ドロレス・ヒッチェンズ『はなればなれに』
新潮文庫の海外名作発掘シリーズは、帯に小さなロゴが入っている。
ほかの文庫本との違いはそこだけだ。
版元のHPを見ると、いままで翻訳されたことのないエンタメ小説という緩いくくりらしい。
そこに「古い」は入っていないが、執筆されてからある程度年月が経っているからこそ「発掘」なのだろう。
この小説は、1958年にアメリカで出版された。
それが今年初めて翻訳された。
65年間どこに隠れていたのだ?
これほど面白い小説が、誰にも気づかれず放置されていたことに驚く。
前科のある22歳のスキップとエディは、手に職をつけるため学校に通っている。
しかし、スキップは短絡的な考え方しかできず、犯罪行為に対して躊躇がない。
大金の匂いを嗅ぎつけると、エディと17歳の少女カレンを巻き込み、未亡人宅へ押し入る計画を立てる。
穴だらけの計画は、やがてプロともいえる犯罪者の知るところとなり、若僧のスキップは弾き出されてしまう。
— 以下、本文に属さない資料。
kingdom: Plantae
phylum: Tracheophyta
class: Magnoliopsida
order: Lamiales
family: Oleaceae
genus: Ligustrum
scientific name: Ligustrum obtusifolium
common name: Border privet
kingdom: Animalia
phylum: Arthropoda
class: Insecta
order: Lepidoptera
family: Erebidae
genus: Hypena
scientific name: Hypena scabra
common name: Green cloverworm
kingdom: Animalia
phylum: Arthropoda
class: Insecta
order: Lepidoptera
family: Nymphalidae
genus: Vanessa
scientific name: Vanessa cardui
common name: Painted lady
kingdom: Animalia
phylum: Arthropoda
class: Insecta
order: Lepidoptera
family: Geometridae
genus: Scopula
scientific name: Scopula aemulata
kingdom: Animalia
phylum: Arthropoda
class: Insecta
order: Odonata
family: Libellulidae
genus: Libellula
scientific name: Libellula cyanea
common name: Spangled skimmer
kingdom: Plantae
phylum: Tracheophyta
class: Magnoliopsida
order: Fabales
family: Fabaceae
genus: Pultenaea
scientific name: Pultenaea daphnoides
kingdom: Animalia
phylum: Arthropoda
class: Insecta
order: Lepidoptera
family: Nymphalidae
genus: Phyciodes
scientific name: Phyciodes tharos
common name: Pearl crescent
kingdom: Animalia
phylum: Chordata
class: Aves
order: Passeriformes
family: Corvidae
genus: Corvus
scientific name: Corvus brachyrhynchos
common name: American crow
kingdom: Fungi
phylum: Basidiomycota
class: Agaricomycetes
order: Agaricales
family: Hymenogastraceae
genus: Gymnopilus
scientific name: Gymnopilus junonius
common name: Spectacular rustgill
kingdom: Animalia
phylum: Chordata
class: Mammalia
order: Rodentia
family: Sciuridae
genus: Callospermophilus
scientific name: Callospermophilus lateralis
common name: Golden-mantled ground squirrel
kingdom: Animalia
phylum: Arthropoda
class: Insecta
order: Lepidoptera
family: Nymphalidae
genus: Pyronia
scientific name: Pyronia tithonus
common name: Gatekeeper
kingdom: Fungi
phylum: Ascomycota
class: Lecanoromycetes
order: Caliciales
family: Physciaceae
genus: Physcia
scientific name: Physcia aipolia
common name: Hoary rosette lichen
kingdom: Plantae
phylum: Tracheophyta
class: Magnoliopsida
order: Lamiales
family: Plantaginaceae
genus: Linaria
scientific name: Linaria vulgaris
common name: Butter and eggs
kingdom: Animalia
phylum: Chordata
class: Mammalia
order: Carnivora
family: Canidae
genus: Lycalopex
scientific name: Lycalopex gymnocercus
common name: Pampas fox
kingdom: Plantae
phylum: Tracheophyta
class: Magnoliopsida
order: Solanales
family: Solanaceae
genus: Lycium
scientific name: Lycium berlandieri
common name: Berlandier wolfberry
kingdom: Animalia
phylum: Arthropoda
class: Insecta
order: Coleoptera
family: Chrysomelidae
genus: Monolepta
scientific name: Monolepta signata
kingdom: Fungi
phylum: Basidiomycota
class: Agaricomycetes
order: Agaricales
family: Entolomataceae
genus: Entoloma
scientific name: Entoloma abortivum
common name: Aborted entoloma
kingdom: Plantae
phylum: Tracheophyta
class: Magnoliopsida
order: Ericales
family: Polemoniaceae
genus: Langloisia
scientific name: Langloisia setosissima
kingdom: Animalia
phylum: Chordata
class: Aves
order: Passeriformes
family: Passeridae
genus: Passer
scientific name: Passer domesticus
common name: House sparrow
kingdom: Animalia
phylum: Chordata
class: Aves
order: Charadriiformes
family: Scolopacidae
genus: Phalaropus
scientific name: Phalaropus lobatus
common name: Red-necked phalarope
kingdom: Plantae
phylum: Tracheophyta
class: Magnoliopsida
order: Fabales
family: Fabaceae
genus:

スキップは反発し、裏をかこうとするのだが。
ほぼ理解不能のスキップに対して、エディとカレンの心の動きには、時に歯痒く時に同情し、2人の成り行きを見守る。
タイトルの『はなればなれに』は、この小説を原作としたゴダールの映画タイトルと同じで、原題の『Fool’s Gold』とは雰囲気が違う。
犯罪小説としては似つかわしくないが、感情の絡みが見える『はなればなれに』は、この小説にはぴたりと合っていると、読後感じるのだった。